### Tugas Latihan:
A) Dalam kutipan tentang petani sawah dan Revolusi Hijau, lembaga di Filipina mana yang digandeng pemerintah Orde Baru untuk menyediakan dan menyebarkan benih unggul jenis IR, pupuk, dan pestisida?
B) Ringkaslah paragraf dalam kutipan tentang petani sawah dan Revolusi Hijau yang dimulai dengan "Petani sawah dusun Tando dan Nangka" menjadi satu kalimat tanpa menghilangkan fakta utamanya.

### Kutipan Teks:
━━━━━━━━━━━━━━━━

Sebagai salah satu pilar ‘Lumbung Padi’ Nusa Tenggara Timur, petani sawah Lembor mendapatkan kemudahan dalam banyak hal. PPL memberikan penyuluhan secara intensif dengan menyentuh sisi terdalam kebutuhan petani agar berdaulat. Dengan didukung berbagai lembaga bentukan pemerintah lainnya seperti HKTI Satgas Bimas Padi dan KUD, petani sawah menjadi begitu kuat dan produktif.
Belum lagi dibilang peran sentral International Rice Research Institute (IRRI) di Filipina yang digandeng pemerintah Orde Baru untuk menyediakan sekaligus menyebarkan benih-benih unggul jenis IR, pupuk dan pestisida. Dalam pada itu, Petani sawah benar-benar dibuai hasil yang menjanjikan, sampai-sampai petani itu sendiri lupa bahwa mereka sudah sedang dikepung system yang secara perlahan tidak hanya mengalahkan mereka tetapi menjadikan mereka hanya sekedar sebagai ‘buruh’ di atas tanah sawah mereka sendiri.
Menjadi Buruh Tani di Atas Lahan Sawah Sendiri
Dampak paling buruk dari Revolusi Hijau yang dipraktikkan kepada seluruh petani sawah di seluruh pelosok tanah air, termasuk para petani sawah desa Tando adalah adalah petani sawah menjadi buruh/pekerja tani di atas lahan sawah sendiri. Ada beberapa fakta yang dapat diangkat sebagai contoh:
- Hilangnya kebiasaan
bertani secara alami
Petani sawah dusun Tando dan Nangka desa Liang Sola mengakui bahwa mereka sudah terbiasa dengan kebiasaan bertani secara konvensional yakni ‘Wajib menggunakan benih hibrida (produk perusahaan), obat-obatan kimia, dan pupuk-pupuk kimia’. Kebiasaan lama dengan system pertanian alami, menggunakan benih, pupuk dan obat-obatan alami sudah hilang.
Tidak hanya itu, system bertani dengan menggunakan kalander musim yang secara alami dibaca berdasarkan gerak kosmos/alam nyaris tidak terdengar lagi. “Sekarang, kalau petani sawah rata-rata menanam padi itu dua kali setahun. Itu saja. Tanaman pangan jenis lain seperti singkong, umbi-umbian dan jagung bukan menjadi pilihan pertama” aku Alexander Wandi, salah seorang petani sawah dusun Nangka desa Liang Sola.

━━━━━━━━━━━━━━━━

### Bahan Sumber:

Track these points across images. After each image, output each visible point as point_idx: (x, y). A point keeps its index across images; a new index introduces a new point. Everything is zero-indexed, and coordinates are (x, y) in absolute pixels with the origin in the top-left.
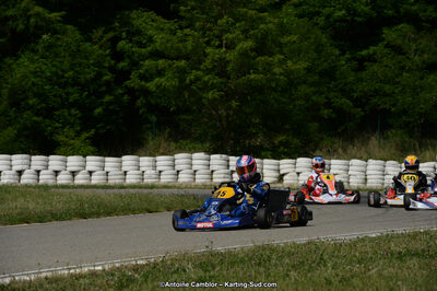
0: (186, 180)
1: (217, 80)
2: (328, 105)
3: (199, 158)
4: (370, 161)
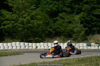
0: (15, 48)
1: (22, 25)
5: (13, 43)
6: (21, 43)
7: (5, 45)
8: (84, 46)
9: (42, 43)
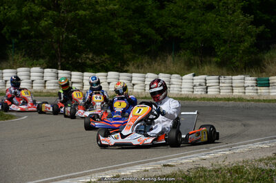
2: (139, 32)
3: (35, 71)
4: (160, 74)
6: (46, 70)
8: (246, 85)
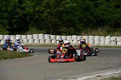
3: (41, 35)
4: (95, 36)
5: (35, 36)
6: (45, 35)
7: (24, 37)
9: (74, 36)
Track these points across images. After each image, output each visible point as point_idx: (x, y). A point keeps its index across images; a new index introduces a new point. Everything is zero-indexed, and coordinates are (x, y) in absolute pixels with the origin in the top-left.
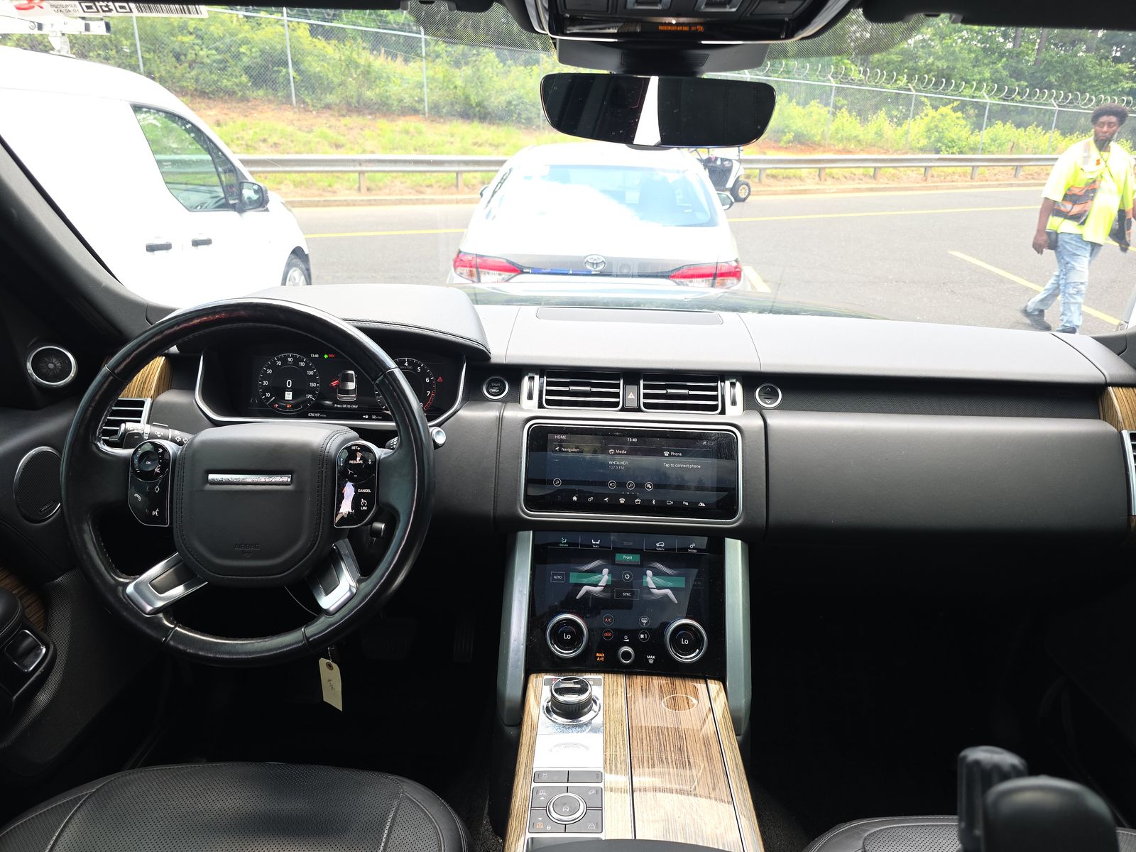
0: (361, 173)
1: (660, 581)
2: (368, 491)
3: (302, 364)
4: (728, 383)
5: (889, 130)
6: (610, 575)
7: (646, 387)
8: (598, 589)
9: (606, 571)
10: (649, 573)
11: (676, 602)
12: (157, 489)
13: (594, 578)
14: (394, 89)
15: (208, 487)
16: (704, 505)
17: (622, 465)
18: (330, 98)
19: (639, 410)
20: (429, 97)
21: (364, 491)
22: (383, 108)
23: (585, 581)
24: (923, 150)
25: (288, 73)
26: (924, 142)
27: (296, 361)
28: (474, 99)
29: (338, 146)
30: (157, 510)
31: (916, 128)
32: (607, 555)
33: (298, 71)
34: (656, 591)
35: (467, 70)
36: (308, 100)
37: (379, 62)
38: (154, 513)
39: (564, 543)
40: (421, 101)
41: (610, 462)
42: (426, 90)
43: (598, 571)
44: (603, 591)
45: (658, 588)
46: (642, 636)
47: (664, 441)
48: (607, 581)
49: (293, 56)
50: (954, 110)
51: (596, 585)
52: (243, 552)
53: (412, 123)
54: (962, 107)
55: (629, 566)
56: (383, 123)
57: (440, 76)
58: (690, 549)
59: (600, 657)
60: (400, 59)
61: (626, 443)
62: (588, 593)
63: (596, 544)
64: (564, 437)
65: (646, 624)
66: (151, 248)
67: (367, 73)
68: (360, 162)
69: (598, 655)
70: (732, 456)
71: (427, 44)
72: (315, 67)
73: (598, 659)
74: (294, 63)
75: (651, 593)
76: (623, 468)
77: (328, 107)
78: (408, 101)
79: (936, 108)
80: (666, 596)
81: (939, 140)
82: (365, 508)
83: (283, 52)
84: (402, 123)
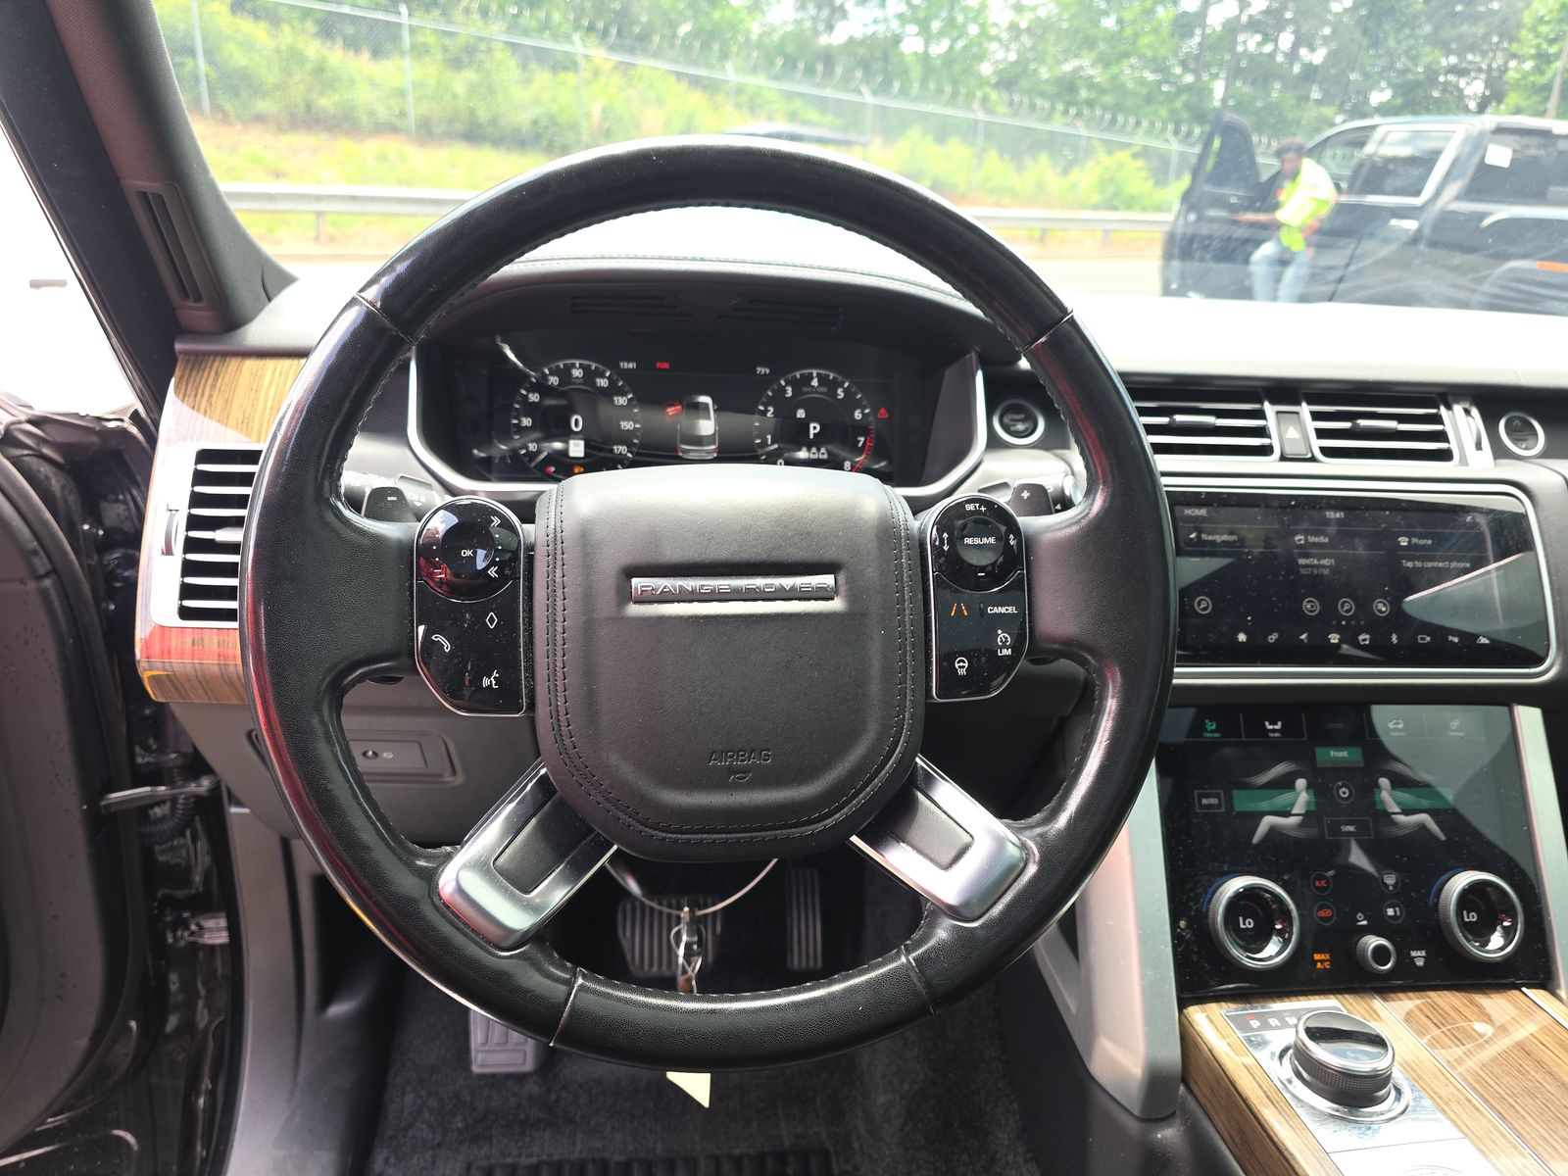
0: (319, 214)
1: (1406, 797)
2: (1011, 610)
3: (603, 383)
4: (1458, 408)
5: (1054, 182)
6: (1311, 791)
7: (1316, 416)
8: (1292, 820)
9: (1301, 783)
10: (1384, 782)
11: (1443, 837)
12: (492, 620)
13: (1282, 799)
14: (363, 96)
15: (634, 610)
16: (1487, 642)
17: (1324, 566)
18: (263, 106)
19: (1313, 459)
20: (415, 110)
21: (1003, 610)
22: (344, 124)
23: (1264, 806)
24: (1096, 207)
25: (196, 67)
26: (1096, 198)
27: (590, 375)
28: (483, 115)
29: (278, 175)
30: (495, 674)
31: (1086, 178)
32: (1299, 748)
33: (211, 62)
34: (1402, 818)
35: (470, 75)
36: (228, 107)
37: (336, 56)
38: (486, 682)
39: (1212, 731)
40: (403, 114)
41: (1302, 561)
42: (410, 99)
43: (1286, 783)
44: (1302, 825)
45: (1407, 812)
46: (1390, 912)
47: (1398, 518)
48: (1308, 803)
49: (204, 40)
50: (1135, 156)
51: (1286, 814)
52: (731, 770)
53: (391, 146)
54: (1144, 153)
55: (1341, 772)
56: (344, 145)
57: (431, 81)
58: (1452, 731)
59: (1322, 961)
60: (366, 55)
61: (1327, 522)
62: (1273, 830)
63: (1274, 731)
64: (1202, 512)
65: (1395, 885)
66: (36, 285)
67: (320, 70)
68: (319, 198)
69: (1317, 957)
70: (1526, 545)
71: (412, 30)
72: (239, 59)
73: (1319, 965)
74: (208, 53)
75: (1395, 824)
76: (1326, 572)
77: (260, 118)
78: (383, 113)
79: (1110, 153)
80: (1423, 827)
81: (1116, 195)
82: (1006, 652)
83: (188, 34)
84: (374, 146)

━━━━━━━━━━━━━━━━

### Jawaban yang Diharapkan:
A) International Rice Research Institute (IRRI).

B) Petani sawah dusun Tando dan Nangka di desa Liang Sola mengaku sudah terbiasa bertani secara konvensional dengan wajib memakai benih hibrida produk perusahaan, obat-obatan kimia, dan pupuk kimia, sehingga kebiasaan lama bertani secara alami dengan benih, pupuk, dan obat-obatan alami sudah hilang.